> **Assignment**
In the function reference below, what does get_info return?

> **Selected passage**
>>>>

Available solvers include default, Jacobi, GaussSeidel, and Gibbs sampler.

add to model an extra term: imputation_residual

getMCMCinfo(model::MME)

• Print out MCMC information.

Construct mixed model equations with

incidence matrix: X ; response : ySparse; left-hand side : mmeLhs ; right-hand side : mmeLhs ;

get_outputX_others(model)

Make incidence matrices for effects involved in calculation of EBV including J, ϵ, pedTrmVec except marker covariates.

get_pedigree(pedfile::AbstractString;header=false,separator=',')

• Get pedigree informtion from a pedigree file with header (defaulting to false) and separator (defaulting to ,).
• Pedigree file format:

a,0,0
c,a,b
d,a,c

get_info(pedigree::Pedigree)

• Print summary informtion from a pedigree object including number of individulas, sires. dams and founders. Return individual IDs, inverse of numerator relationship matrix, and inbreeding coefficients.

<<<<

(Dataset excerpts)
>>>>

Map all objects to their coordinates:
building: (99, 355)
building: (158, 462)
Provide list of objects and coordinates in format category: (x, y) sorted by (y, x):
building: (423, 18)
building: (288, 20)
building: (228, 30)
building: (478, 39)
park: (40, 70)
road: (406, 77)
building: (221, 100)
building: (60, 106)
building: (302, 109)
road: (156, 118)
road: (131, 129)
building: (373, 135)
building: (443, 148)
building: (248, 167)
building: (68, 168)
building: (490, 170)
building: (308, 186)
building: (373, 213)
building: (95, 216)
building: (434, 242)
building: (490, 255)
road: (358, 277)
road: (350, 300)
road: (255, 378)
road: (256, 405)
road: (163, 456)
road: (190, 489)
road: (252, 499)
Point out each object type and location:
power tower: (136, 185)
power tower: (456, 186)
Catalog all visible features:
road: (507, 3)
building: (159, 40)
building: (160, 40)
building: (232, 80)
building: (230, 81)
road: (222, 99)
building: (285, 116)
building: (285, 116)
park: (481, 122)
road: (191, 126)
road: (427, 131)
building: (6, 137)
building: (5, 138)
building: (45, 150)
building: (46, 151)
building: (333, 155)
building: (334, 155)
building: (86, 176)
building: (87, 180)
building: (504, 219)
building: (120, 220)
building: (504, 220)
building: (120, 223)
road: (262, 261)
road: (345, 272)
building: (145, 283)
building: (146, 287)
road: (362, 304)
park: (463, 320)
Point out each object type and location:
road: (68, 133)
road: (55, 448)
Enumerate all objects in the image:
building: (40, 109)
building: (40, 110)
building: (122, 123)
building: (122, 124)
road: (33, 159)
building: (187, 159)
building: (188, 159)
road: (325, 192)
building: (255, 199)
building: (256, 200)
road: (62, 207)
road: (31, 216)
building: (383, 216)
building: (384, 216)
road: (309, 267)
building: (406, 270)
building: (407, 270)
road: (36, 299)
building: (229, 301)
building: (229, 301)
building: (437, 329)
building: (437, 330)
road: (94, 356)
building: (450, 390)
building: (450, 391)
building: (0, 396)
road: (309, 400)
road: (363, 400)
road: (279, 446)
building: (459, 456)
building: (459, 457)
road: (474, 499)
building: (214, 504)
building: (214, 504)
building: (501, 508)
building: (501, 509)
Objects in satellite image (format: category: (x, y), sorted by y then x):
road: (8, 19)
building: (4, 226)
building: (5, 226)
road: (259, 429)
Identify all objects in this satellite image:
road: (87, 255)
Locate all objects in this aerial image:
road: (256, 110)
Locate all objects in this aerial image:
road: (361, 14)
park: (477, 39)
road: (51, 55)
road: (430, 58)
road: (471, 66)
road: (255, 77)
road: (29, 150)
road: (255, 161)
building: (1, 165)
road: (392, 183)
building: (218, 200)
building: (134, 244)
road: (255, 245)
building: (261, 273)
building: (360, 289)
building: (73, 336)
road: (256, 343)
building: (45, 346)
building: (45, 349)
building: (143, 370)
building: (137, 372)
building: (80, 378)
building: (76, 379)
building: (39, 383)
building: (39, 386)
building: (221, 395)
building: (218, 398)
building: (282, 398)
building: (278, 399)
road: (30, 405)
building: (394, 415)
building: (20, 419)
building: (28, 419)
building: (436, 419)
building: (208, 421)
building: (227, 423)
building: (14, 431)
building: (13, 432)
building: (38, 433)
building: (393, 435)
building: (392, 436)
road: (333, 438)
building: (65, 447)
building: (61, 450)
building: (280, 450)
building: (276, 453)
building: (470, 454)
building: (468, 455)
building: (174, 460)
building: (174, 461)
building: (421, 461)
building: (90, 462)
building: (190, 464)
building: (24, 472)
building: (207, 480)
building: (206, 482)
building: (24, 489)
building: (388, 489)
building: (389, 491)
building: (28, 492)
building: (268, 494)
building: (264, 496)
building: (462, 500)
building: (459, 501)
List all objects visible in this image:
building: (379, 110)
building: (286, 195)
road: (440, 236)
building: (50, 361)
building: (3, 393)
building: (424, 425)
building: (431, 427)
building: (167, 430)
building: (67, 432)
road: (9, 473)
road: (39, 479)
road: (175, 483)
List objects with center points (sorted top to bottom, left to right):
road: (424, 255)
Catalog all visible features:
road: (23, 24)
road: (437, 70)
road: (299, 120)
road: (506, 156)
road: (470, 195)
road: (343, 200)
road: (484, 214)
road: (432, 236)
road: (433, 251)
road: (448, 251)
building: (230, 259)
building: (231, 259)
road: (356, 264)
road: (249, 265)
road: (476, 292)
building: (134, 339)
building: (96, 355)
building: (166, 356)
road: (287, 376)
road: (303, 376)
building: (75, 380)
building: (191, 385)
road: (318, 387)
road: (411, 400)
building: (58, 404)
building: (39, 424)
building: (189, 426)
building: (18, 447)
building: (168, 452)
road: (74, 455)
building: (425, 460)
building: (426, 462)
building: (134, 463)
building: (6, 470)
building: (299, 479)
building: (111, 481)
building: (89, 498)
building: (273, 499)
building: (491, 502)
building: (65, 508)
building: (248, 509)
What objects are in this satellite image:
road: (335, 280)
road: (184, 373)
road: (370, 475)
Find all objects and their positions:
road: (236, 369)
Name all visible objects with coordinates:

<<<<

> **Answer area**
It returns individual IDs, the inverse of the numerator relationship matrix, and inbreeding coefficients.